# How to block diagonalize a real skew-symmetric matrix of 3*3

Suppose $$t = [t_1,t_2,t_3]^T\in \mathbb R^3,t \neq 0$$. Then define $$t^{\land} = \begin{bmatrix} 0 & -t_3 & t_2 \\ t_3 & 0 & -t_1\\ -t_2 & t_1 & 0\end{bmatrix}, Z= \begin{bmatrix} 0 & 1 \\ -1 & 0\end{bmatrix}.$$ According to exponential map, there exist a corresponding rotation matrix $$R = \exp(t^{\land})$$ if $$t^{\land}$$ can be block diagonalized, that is $$t^{\land} = U\begin{bmatrix} aZ & 0 \\ 0 & 0\end{bmatrix}U^T,a>0$$ then we get $$R = \exp(t^{\land})=U\begin{bmatrix}\cos(\|t\|_2)&\sin(\|t\|_2) & 0\\ -\sin(\|t\|_2)&\cos(\|t\|_2)&0 \\ 0 & 0 &1\end{bmatrix}U^T,a=\|t\|_2$$.

(refer to R.Hartley & A.Zisserman Multiple View Geometry in Computer Vision page 583 to 584.) So how to do block diagonalization in 3*3 case? And what is $$U$$ like?

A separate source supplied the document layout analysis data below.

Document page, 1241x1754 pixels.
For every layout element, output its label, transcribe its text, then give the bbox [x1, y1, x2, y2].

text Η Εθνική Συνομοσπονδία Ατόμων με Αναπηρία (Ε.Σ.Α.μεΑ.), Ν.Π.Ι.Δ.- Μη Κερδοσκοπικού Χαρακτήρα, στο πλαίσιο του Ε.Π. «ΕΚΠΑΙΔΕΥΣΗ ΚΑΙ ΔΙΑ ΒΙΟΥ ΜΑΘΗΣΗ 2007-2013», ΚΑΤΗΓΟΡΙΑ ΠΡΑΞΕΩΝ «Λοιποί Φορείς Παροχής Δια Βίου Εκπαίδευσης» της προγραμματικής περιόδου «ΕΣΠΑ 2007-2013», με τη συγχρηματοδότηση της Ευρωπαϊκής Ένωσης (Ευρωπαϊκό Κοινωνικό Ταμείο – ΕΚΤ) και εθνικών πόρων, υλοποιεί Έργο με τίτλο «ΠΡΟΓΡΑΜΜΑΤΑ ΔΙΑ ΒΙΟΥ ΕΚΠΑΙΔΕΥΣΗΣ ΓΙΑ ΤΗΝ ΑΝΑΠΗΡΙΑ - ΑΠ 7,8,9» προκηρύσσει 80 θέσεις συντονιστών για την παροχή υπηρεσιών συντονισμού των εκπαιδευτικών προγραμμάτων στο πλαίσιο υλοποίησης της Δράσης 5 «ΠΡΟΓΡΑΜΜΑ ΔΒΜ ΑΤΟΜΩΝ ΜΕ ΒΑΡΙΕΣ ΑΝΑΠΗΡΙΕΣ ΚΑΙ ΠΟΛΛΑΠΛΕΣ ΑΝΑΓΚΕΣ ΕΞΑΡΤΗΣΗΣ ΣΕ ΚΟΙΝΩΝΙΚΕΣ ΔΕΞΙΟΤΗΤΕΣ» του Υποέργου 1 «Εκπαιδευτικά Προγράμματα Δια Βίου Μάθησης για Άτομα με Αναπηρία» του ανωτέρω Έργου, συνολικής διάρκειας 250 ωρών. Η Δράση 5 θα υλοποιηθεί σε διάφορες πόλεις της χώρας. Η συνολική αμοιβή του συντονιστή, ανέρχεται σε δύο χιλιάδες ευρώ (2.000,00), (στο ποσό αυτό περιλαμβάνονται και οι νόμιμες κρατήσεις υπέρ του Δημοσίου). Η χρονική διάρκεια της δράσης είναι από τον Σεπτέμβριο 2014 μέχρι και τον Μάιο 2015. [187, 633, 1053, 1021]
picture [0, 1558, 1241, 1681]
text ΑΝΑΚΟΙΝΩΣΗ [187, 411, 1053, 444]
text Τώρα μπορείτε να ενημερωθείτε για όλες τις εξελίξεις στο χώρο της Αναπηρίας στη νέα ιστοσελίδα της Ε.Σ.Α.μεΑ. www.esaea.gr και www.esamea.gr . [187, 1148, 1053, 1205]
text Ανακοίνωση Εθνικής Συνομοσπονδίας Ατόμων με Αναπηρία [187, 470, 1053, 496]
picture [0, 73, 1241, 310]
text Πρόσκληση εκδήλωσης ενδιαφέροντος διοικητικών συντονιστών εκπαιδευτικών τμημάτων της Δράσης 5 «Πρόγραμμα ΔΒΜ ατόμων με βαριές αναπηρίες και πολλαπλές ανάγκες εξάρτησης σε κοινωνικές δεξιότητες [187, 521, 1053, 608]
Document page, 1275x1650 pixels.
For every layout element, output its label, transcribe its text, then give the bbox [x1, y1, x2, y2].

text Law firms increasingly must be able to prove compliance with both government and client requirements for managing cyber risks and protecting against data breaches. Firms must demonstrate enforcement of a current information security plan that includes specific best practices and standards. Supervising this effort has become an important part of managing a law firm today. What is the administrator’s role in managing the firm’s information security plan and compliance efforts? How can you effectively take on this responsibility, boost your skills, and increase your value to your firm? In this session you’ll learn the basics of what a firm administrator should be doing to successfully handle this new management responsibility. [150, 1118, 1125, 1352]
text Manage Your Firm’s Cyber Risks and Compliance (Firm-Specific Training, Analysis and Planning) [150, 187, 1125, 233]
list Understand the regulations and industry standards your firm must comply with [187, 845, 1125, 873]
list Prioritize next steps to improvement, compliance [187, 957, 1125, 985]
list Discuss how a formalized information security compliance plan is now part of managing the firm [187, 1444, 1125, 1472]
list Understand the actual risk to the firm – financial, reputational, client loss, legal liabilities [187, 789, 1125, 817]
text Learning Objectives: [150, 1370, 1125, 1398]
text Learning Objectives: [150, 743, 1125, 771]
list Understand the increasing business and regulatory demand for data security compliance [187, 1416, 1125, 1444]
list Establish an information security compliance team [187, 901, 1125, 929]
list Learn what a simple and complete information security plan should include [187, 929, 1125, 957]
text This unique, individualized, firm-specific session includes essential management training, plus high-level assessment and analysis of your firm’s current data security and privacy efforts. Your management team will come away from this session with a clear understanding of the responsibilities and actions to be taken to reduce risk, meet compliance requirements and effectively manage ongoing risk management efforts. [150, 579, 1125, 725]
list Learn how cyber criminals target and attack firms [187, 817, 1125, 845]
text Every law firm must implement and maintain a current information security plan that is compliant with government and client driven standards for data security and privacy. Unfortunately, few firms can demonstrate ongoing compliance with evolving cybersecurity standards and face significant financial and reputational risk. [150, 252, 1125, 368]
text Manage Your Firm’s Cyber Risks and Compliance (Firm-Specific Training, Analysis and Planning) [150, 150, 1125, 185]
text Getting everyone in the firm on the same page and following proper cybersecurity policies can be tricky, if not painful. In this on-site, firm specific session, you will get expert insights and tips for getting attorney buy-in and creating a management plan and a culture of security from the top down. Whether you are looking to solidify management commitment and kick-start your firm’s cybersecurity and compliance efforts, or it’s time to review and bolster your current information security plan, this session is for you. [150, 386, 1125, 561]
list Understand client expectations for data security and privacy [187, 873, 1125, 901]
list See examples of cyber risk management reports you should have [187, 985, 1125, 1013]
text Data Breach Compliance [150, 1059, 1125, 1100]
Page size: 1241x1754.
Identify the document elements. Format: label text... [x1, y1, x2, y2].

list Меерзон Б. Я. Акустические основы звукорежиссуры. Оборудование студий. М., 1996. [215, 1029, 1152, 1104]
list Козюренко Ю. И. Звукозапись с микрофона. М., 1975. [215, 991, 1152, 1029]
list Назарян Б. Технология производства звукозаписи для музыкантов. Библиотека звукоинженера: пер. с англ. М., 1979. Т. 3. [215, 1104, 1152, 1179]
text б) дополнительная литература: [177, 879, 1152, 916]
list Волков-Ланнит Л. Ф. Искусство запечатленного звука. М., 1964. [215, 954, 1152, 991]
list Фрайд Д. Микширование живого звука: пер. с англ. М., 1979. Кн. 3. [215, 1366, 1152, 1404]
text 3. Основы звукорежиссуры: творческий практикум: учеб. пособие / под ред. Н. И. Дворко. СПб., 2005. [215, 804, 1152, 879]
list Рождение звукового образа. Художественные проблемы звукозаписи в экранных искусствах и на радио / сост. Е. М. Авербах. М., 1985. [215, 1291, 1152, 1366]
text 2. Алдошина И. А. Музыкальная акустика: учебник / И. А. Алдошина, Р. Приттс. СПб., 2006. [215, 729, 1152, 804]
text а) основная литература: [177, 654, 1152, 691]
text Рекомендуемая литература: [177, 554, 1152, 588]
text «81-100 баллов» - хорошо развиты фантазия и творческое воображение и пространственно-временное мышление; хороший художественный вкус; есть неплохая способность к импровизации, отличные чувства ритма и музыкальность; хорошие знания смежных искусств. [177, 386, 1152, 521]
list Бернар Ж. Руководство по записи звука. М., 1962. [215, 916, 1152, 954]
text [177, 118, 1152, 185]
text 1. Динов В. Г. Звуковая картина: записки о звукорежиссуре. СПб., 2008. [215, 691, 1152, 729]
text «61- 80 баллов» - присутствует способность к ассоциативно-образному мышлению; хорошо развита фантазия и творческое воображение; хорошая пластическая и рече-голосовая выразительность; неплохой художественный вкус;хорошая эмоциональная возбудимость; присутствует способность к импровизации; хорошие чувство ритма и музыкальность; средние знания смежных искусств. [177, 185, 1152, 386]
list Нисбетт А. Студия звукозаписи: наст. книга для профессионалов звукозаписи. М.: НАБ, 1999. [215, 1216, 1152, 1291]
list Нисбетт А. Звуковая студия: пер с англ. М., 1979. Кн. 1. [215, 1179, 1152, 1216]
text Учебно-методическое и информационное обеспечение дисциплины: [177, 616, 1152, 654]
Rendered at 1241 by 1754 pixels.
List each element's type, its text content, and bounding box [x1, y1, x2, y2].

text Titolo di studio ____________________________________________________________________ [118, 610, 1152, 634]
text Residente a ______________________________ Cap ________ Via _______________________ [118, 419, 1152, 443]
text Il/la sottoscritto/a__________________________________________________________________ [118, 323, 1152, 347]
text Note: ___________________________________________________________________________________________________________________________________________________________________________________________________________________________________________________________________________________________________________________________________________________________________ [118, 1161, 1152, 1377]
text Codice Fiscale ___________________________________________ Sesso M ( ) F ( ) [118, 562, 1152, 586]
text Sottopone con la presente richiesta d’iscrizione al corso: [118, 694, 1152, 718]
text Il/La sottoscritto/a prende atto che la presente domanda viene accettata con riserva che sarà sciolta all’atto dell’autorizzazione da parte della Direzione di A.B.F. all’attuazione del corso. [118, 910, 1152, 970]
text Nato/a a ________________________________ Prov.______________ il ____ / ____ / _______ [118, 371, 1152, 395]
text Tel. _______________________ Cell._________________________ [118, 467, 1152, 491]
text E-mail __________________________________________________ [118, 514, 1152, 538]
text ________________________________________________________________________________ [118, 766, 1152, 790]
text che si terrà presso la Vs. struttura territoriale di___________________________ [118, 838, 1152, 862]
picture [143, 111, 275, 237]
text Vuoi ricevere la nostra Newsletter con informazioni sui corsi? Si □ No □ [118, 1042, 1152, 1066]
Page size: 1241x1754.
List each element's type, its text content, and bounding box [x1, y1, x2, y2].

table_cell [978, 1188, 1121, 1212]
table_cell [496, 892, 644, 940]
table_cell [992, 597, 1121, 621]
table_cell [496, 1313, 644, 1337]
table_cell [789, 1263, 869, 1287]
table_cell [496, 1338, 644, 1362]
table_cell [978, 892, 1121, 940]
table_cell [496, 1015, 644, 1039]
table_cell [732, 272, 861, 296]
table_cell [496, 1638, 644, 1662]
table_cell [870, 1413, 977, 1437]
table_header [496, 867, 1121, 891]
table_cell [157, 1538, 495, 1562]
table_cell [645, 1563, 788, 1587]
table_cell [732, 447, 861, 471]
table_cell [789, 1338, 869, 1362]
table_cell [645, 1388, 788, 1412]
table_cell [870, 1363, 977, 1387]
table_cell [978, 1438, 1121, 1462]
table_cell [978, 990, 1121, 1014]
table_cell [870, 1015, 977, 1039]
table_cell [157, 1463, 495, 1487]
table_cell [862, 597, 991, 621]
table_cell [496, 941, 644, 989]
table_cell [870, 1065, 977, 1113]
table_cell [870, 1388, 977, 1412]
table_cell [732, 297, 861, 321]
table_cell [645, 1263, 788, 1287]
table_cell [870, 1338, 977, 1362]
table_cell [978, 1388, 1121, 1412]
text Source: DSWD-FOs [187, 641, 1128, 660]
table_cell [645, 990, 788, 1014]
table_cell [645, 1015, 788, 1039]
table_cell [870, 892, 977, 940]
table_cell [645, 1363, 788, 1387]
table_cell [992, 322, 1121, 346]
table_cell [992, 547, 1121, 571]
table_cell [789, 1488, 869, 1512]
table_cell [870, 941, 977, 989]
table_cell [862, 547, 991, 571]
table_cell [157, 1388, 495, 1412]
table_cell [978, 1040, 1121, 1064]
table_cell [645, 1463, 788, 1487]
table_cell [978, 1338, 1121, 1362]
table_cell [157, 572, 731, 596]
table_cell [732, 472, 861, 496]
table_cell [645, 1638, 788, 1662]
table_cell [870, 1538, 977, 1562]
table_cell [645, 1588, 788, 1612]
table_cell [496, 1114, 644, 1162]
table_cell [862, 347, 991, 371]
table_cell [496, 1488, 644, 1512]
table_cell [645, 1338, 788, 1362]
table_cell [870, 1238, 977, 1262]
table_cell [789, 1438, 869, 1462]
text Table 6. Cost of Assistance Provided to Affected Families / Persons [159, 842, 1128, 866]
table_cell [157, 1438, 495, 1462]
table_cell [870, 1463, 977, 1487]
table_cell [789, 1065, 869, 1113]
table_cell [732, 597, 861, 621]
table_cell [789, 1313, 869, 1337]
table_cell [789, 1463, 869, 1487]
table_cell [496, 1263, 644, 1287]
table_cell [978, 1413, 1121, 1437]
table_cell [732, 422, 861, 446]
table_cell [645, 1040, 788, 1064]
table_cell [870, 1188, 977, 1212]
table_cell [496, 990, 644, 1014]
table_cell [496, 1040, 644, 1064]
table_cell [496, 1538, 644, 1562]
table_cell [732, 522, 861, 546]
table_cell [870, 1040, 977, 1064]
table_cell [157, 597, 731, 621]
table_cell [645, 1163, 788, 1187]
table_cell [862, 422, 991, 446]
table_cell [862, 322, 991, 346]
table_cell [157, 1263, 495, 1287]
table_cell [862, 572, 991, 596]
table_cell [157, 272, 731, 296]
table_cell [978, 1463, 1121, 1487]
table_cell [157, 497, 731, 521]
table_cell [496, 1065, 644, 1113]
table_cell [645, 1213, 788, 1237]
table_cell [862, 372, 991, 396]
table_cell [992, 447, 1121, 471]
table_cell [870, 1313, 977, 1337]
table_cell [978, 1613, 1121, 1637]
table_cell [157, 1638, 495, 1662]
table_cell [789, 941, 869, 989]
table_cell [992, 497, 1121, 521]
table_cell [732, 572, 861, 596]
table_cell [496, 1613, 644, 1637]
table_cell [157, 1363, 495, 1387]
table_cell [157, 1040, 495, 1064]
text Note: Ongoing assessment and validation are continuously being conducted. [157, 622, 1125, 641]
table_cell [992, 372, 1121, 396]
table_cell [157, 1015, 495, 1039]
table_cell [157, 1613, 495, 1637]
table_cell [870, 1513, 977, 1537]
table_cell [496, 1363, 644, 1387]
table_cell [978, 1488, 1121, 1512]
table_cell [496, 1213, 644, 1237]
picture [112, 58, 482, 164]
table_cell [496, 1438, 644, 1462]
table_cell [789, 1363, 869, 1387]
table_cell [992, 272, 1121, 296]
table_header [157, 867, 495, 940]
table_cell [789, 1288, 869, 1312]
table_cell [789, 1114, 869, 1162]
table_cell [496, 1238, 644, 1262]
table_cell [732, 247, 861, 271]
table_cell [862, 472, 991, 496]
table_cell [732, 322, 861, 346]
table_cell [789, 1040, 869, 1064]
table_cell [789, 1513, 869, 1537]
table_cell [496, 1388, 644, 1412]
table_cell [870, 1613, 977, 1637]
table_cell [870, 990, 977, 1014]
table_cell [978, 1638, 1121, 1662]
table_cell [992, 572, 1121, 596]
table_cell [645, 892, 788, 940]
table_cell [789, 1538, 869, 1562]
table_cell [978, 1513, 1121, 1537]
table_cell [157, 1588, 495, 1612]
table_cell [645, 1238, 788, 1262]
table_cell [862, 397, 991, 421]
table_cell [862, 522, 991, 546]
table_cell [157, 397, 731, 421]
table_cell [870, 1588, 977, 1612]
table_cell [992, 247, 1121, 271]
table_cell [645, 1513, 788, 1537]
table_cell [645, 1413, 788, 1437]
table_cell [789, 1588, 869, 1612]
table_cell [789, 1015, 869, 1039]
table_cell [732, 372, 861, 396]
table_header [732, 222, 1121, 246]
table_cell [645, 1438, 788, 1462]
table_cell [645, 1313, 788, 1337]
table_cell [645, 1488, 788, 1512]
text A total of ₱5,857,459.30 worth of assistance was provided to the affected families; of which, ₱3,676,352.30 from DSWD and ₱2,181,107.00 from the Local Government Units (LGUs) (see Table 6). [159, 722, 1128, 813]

• Extend $w=t/\|t\|_2$ to an orthonormal basis $\{u,v,w\}$. Then take $U=\pmatrix{u,v,w}$. Dec 7, 2018 at 9:40
• @user1551 hello, i apply your thread(see following post of mine) while leads to a contradiction, can you help me out? Dec 7, 2018 at 15:37
• I didn't noticed that you need $a>0$. If you want to enforce this constraint and you find that with your chosen $u,v$ the cross product $v\times u$ is $-w$ rather than $w$, you may simply interchange $u$ and $v$. Alternatively, replace $v$ by $-v$. Dec 7, 2018 at 16:39
• @user1551 But $det(U) = -1$ once I interchange $u \text{ and } v$ or negate $v$. Is it reasonable for an orthonormal matrix? Dec 8, 2018 at 2:11
• Why not? Your question doesn't require that $\det(U)=1$. Anyway, since it sets $Z$ to $\pmatrix{0&1\\ -1&0}$ rather than $\pmatrix{0&-1\\ 1&0}$, the determinant of $U$ has to be $-1$: when $u$ is orthogonal to $t$, the effect of $t\times u$ in the tangential direction is an anticlockwise rotation of $u$ about the directed axis $t$. However, $Z=\pmatrix{0&1\\ -1&0}$ represents a clockwise rotation. So, in the change-of-basis matrix $U$, you must incorporate a reflection to preserve the sign, meaning that $\det(U)$ has to be $-1$. Dec 8, 2018 at 6:07

## 1 Answer

Update

let $$w=t/\|t\|$$, then we take three orthonormal basis which form a orthonormal matrix $$U = [u,v,w]$$.Therefore \begin{align} Udiag(aZ,0)U^T&=[u,v,w]\begin{bmatrix} 0 & a & 0 \\ -a & 0 & 0 \\ 0 & 0 & 0\end{bmatrix}\begin{bmatrix} u^T \\ v^T \\ w^T \end{bmatrix} \\ &=a(uv^T-vu^T) \\ &=a\begin{bmatrix} 0 & u_1v_2-u_2v_1 & u_1v_3-u_3v_1 \\ u_2v_1-u_1v_2 & 0 & u_2v_3-u_3v_2 \\ u_3v_1-u_1v_3 & u_3v_2-u_2v_3 & 0\end{bmatrix} \\ &=a(v \times u)^{\land}\end{align} So above derivation leads to $$t^{\land} = a(v \times u)^{\land}$$that is $$t = a*(-w) = \|t\|(-w)$$ but it contradicts with $$t = \|t\|w$$, who can help?